I’m wondering about something. Generally I like to use this pattern for getting entities (doesn’t really matter what) from a REST API endpoint:
- Value Setter to set
datetime in accepted format for the REST API endpoint, setting it back for example 4 hours
- Get From Storage where I get the
datetime value from the storage
On default, so JSON/Whole File, not inputting a pattern
- Value Setter, date is now or for example 1 minute ago or a few seconds ago
- Save to Storage with the new datetime
- Get Branches to the entities
This pattern works great for most usecases. When the other API is unavailable for a few hours, putting the ‘save to storage’ for the new datetime on the entity transformer side, means that when the other API is unresponsive, the next run will still execute using the older date - so you’re not missing any updates.

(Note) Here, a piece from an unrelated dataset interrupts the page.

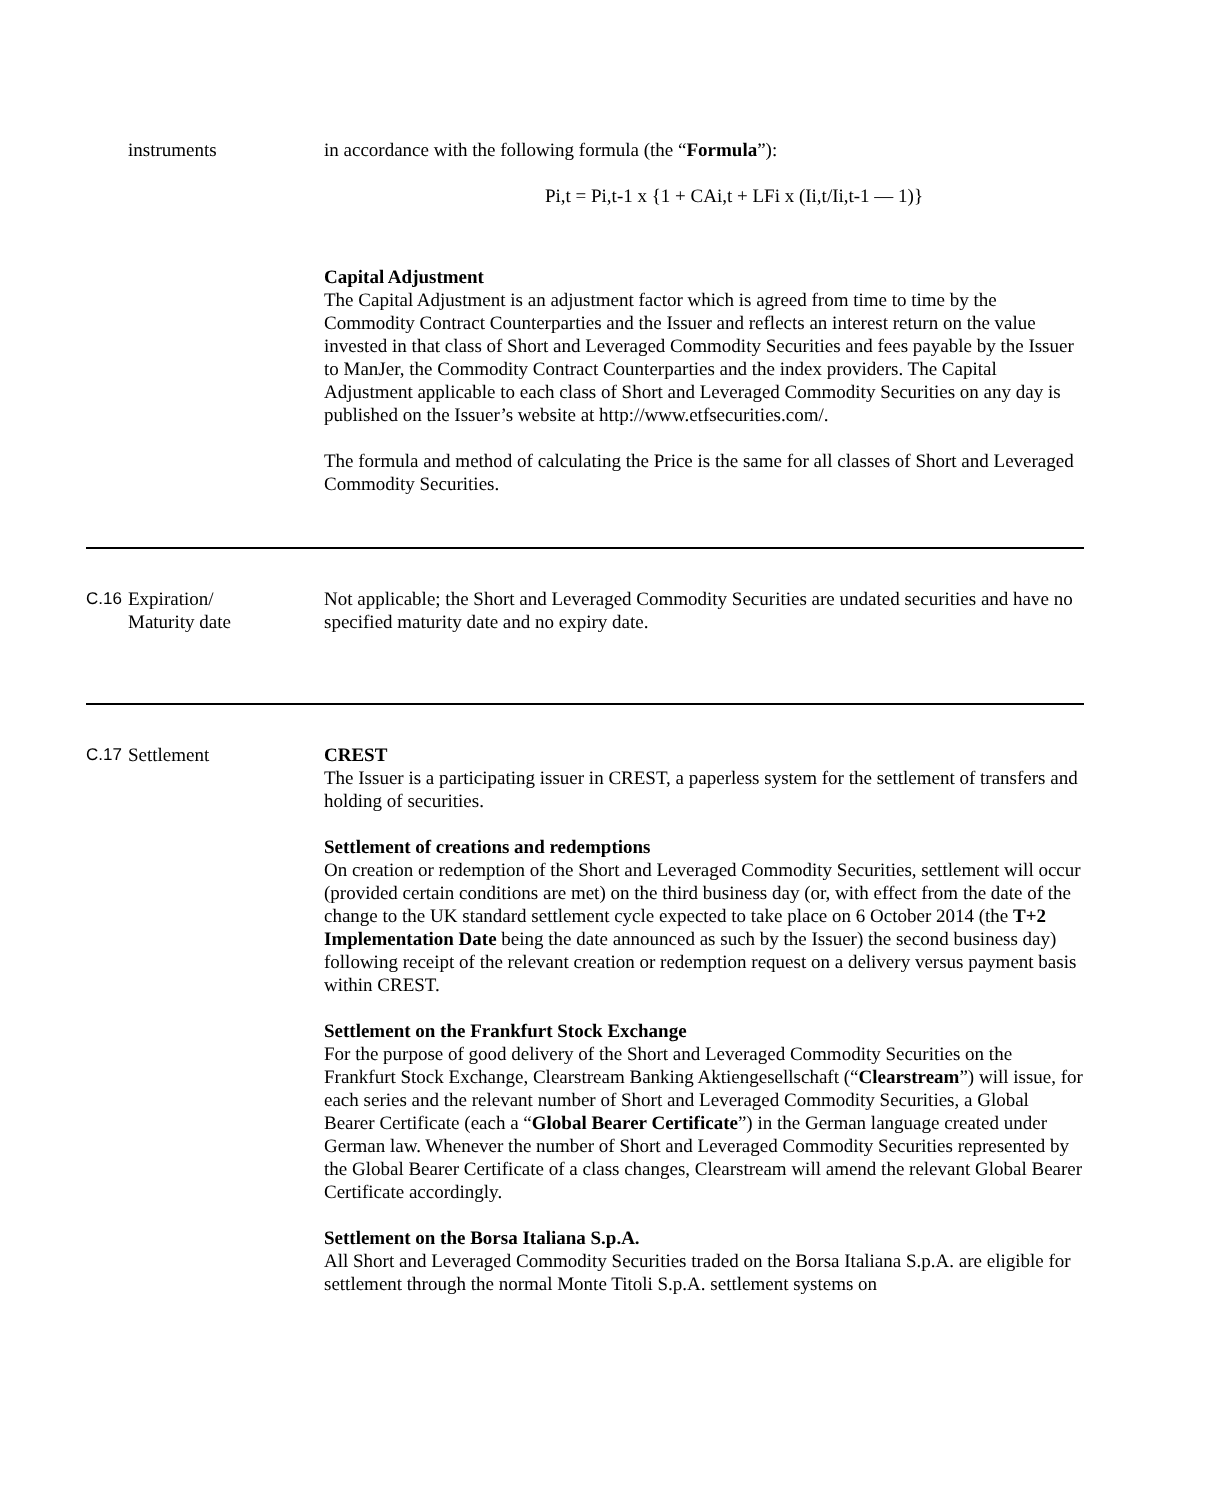| | instruments | in accordance with the following formula (the “ Formula ”): Pi,t = Pi,t-1 x {1 + CAi,t + LFi x (Ii,t/Ii,t-1 — 1)} Capital Adjustment The Capital Adjustment is an adjustment factor which is agreed from time to time by the Commodity Contract Counterparties and the Issuer and reflects an interest return on the value invested in that class of Short and Leveraged Commodity Securities and fees payable by the Issuer to ManJer, the Commodity Contract Counterparties and the index providers. The Capital Adjustment applicable to each class of Short and Leveraged Commodity Securities on any day is published on the Issuer’s website at http://www.etfsecurities.com/. The formula and method of calculating the Price is the same for all classes of Short and Leveraged Commodity Securities. |
| C.16 | Expiration/ Maturity date | Not applicable; the Short and Leveraged Commodity Securities are undated securities and have no specified maturity date and no expiry date. |
| C.17 | Settlement | CREST The Issuer is a participating issuer in CREST, a paperless system for the settlement of transfers and holding of securities. Settlement of creations and redemptions On creation or redemption of the Short and Leveraged Commodity Securities, settlement will occur (provided certain conditions are met) on the third business day (or, with effect from the date of the change to the UK standard settlement cycle expected to take place on 6 October 2014 (the T+2 Implementation Date being the date announced as such by the Issuer) the second business day) following receipt of the relevant creation or redemption request on a delivery versus payment basis within CREST. Settlement on the Frankfurt Stock Exchange For the purpose of good delivery of the Short and Leveraged Commodity Securities on the Frankfurt Stock Exchange, Clearstream Banking Aktiengesellschaft (“ Clearstream ”) will issue, for each series and the relevant number of Short and Leveraged Commodity Securities, a Global Bearer Certificate (each a “ Global Bearer Certificate ”) in the German language created under German law. Whenever the number of Short and Leveraged Commodity Securities represented by the Global Bearer Certificate of a class changes, Clearstream will amend the relevant Global Bearer Certificate accordingly. Settlement on the Borsa Italiana S.p.A. All Short and Leveraged Commodity Securities traded on the Borsa Italiana S.p.A. are eligible for settlement through the normal Monte Titoli S.p.A. settlement systems on |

However, I’ve recently learned to start using the Response Decoder: JSON / Incremental, because it is significantly less memory-hungry. The pattern above doesn’t work anymore in that case, since it’ll treat each entity as its own separate page. So though it’s possible, if you get a 1.000 entities, you’ll save a 1.000 times the datetime to storage. And if processing takes a long while, you’ll save a datetime that is significantly ‘wrong’.
So, my question is: what is your suggested best-practice on this?
Hey @Gugi ,
Could you check out this topic? I’m wondering what the best-practice would be for this very common pattern.

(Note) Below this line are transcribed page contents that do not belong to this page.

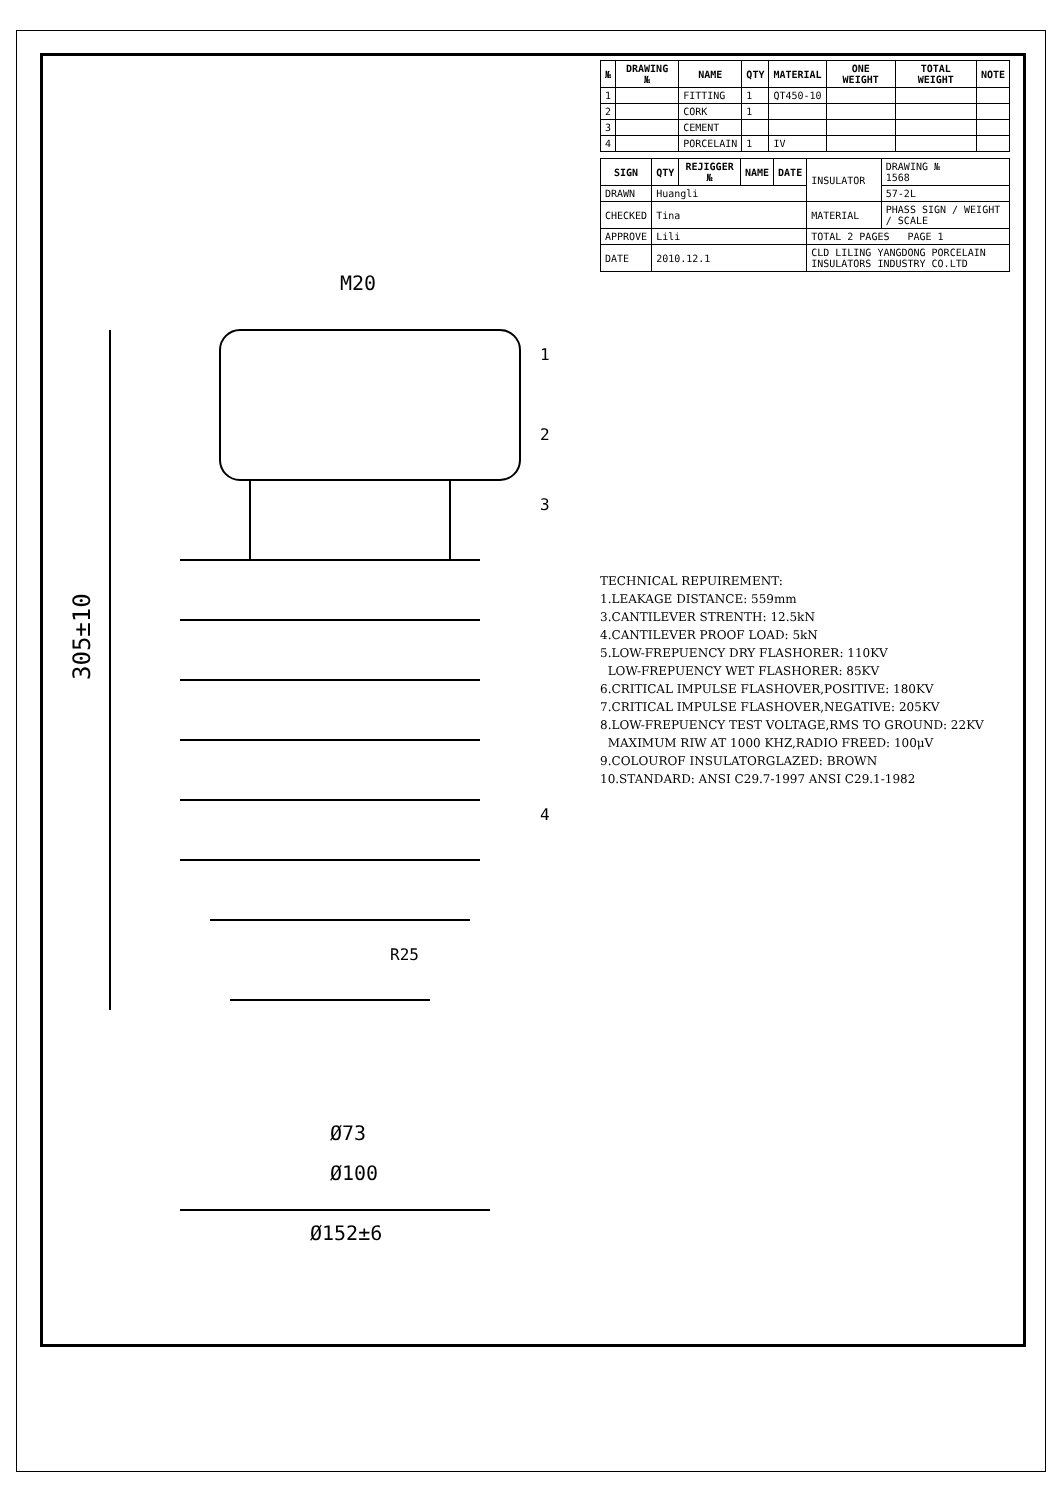305±10
Ø152±6
Ø100
Ø73
M20
R25
1
2
3
4
| № | DRAWING № | NAME | QTY | MATERIAL | ONE WEIGHT | TOTAL WEIGHT | NOTE |
| --- | --- | --- | --- | --- | --- | --- | --- |
| 1 | | FITTING | 1 | QT450-10 | | | |
| 2 | | CORK | 1 | | | | |
| 3 | | CEMENT | | | | | |
| 4 | | PORCELAIN | 1 | IV | | | |
| SIGN | QTY | REJIGGER № | NAME | DATE | INSULATOR | DRAWING № 1568 |
| DRAWN | Huangli | | | | | 57-2L |
| CHECKED | Tina | | | | MATERIAL | PHASS SIGN / WEIGHT / SCALE |
| APPROVE | Lili | | | | TOTAL 2 PAGES PAGE 1 | |
| DATE | 2010.12.1 | | | | CLD LILING YANGDONG PORCELAIN INSULATORS INDUSTRY CO.LTD | |
TECHNICAL REPUIREMENT:
1.LEAKAGE DISTANCE: 559mm
3.CANTILEVER STRENTH: 12.5kN
4.CANTILEVER PROOF LOAD: 5kN
5.LOW-FREPUENCY DRY FLASHORER: 110KV
LOW-FREPUENCY WET FLASHORER: 85KV
6.CRITICAL IMPULSE FLASHOVER,POSITIVE: 180KV
7.CRITICAL IMPULSE FLASHOVER,NEGATIVE: 205KV
8.LOW-FREPUENCY TEST VOLTAGE,RMS TO GROUND: 22KV
MAXIMUM RIW AT 1000 KHZ,RADIO FREED: 100μV
9.COLOUROF INSULATORGLAZED: BROWN
10.STANDARD: ANSI C29.7-1997 ANSI C29.1-1982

We apologize for missing out the topic.
I think your approach is what we would suggest as a best practice. As you already know that it will write the datetime to the storage entity as many as the number of entities subscribed.

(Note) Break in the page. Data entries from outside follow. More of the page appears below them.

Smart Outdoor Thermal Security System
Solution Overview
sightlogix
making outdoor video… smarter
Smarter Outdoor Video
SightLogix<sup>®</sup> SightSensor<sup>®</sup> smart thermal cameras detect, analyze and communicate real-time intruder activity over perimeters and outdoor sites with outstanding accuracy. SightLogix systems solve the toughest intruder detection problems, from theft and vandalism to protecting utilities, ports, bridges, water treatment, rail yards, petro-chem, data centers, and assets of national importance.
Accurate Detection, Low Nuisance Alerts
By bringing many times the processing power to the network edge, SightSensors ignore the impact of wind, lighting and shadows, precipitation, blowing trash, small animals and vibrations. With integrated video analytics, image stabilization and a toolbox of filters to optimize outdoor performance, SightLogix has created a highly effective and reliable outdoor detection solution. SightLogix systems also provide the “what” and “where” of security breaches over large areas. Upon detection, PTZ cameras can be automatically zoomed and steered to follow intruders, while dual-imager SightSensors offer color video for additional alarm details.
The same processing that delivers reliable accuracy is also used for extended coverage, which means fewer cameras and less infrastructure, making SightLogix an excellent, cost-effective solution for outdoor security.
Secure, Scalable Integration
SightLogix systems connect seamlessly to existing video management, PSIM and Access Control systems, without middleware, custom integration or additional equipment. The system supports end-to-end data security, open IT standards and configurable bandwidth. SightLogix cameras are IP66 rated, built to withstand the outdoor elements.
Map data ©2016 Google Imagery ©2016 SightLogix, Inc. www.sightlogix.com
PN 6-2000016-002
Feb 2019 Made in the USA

However, if each entity has a last modified datetime property, we would suggest saving the last modified datetime instead of saving relative datetime (1 minute ago or a few seconds ago). It also depends on whether we can filter the entities from the REST API endpoint by adding last modified datetime filter (greater than the saved datetime). This approach will avoid the invalid date time filter for the next run, as it doesn’t depend on processing time anymore.
Feel free to let us know if I missed out on anything.
Saving the relative date seems a good option, yes!
I’m wondering, is the - possibly thousands of times - saving into a storage an issue?
It could be time-consuming. I tried saving a value of separate 8,000 entities, and it took 9 seconds to finish. Of course, doing it thousands of times will take much longer. It also depends on how good the specification of the server. Would you please let us know whether you have any feedback for us about it?
Hi @Gugi ,
I think the best solution would be - but I’m not sure this is architecturally possible - a sort of ‘wrap around’ transformer which doesn’t interact with the body data anymore (since that would take a lot of memory etc.).
So the current process is:
- Call system (once)
- Paginate on pages (multiple times)
- Branch to entities (thousands of times)
It would be great if we have an extra “setting” for the HTTP transformer that allows us to write a date-timestamp to a storage (note: it should be the datetimestamp of the first call to the system), but only write it once after all processes (so just before the process ‘finishes’, to make sure you didn’t get any errors).
I can’t be sure, but I think on a process-level this should be possible. Especially if you don’t read from the data.
We appreciate your valuable feedback.
Could you please confirm whether I understood it correctly? You need to subscribe all the entities, and branch to them (automatically due to Incremental read method), but only write timestamp if it’s the last entity or just before the whole process finishes.
Please let me know if I missed out on anything.
Thank you for confirming. As you may already know, that is not something that we already support at the moment. Therefore, we would like to pass this on to the team to see whether it can be implemented in the future.
We will get back to you once we have an update.